Federal milk subsidies are in line to not only be renewed but enhanced in the new farm bill under consideration in Washington.
The change would come at a time when dairy farmers are seeing a surge in gross revenue from high milk prices and a surge in expenses from high feed, fertilizer and fuel costs. It’s a situation that is proving very difficult for some farmers.
Johnstown farmer Jim Skiff says it doesn’t pay to be in the dairy business anymore.
“We’re dealing with more money but the margin has completely slipped away again,” he explained. Skiff’s Dairy has 170 cows; 560 tillable acres, 400 of them rented by other farmers; a milk distribution business; and an ice cream store — for now. Skiff said rising input costs have him strongly thinking about selling his cows.
“We’re slowly diversifying away from milking cows … because when you look at the overall profit margin over 10 years, it was so minimal, and the hours spent, it just doesn’t pay to do it,” he said.
The federally mandated basement price for class 1 drinking milk in the Northeast hit $21.86 per hundredweight in April, up from $19.95 in March. The price has hovered above $20 since June 2007, with a record high of $25.01 in August 2007.
A hundredweight of milk, the industry’s standard unit of measurement, is 11.63 gallons.
Skiff said the input costs for growing the corn he uses to feed his cows has also gone up dramatically. He said his fertilizer costs are $728 per ton, diesel fuel for his equipment is $4 a gallon and his electricity bill has spiked 37 percent.
“With the inputs that we have to put into this, it’s simply not worth it,” he said.
New York Farm Bureau spokesman Peter Gregg said farmers throughout New York continue to live on a economic razor’s edge because of skyrocketing fuel, feed and fertilizer prices. He said higher prices have helped some but the federal government should continue to provide a subsidy for dairy farmers in case the price drops again.
“Right now the milk price is pretty favorable but two years from now it could be back down to very low levels. Milk prices are about as volatile as oil prices,” Gregg said.
Record high milk prices have made renewal of the federal Milk Income Loss Contract, known as the MILC program, more difficult, according to congressional leaders.
In 2007, MILC granted local dairy farmers a subsidy when price of milk fell below $16.94 per hundredweight, which it did from January to March. The subsidy equaled 34 percent of the difference in price and only applied to the first 2.4 million pounds of milk a farmer produces.
A beefed-up MILC program has been proposed for the mammoth $300 billion 2008 Farm Bill, which House and Senate negotiators agreed to Thursday and President Bush has threatened to veto. The bill would renew the MILC program and raise its subsidy to 45 percent and the production cap to 4.15 million pounds.
Skiff said the basement price to trigger the MILC subsidy should be raised from $16.94 to at least $20 per hundredweight, the price he said he breaks even at.
“We would all be bankrupt before it got to [$16.94 per hundredweight] if it got to it right now,” he said.

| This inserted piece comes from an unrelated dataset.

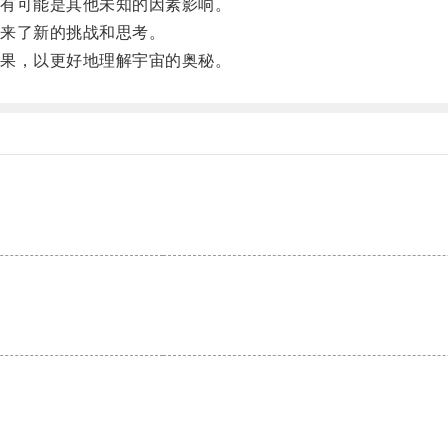
有可能是其他未知的因素影响。
来了新的挑战和思考。
果，以更好地理解宇宙的奥秘。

Staff members for U.S. Rep. Kirsten Gillibrand, D-Greenport, said the version of the farm bill agreed to by the House and Senate conference committee Thursday has a new provision for MILC that would use the composite monthly price of feed made from corn, soybeans and alfalfa hay to raise the basement price that triggers the MILC subsidy.
“The corn ethanol boom has not only caused the price of food to go up, but the cost to feed animals, including dairy cows, has also gone up causing even higher prices for milk,” Gillibrand stated in a news release Friday. “By helping our local dairy farmers pay for their feed costs, we hope that this will help lower milk prices for consumers in the end.”
Gov. David Paterson endorsed the renewal of MILC Friday.
“I hope it will enable farm families to sustain their business even when the price they receive for milk fails to keep pace with the cost of producing it,” Paterson said.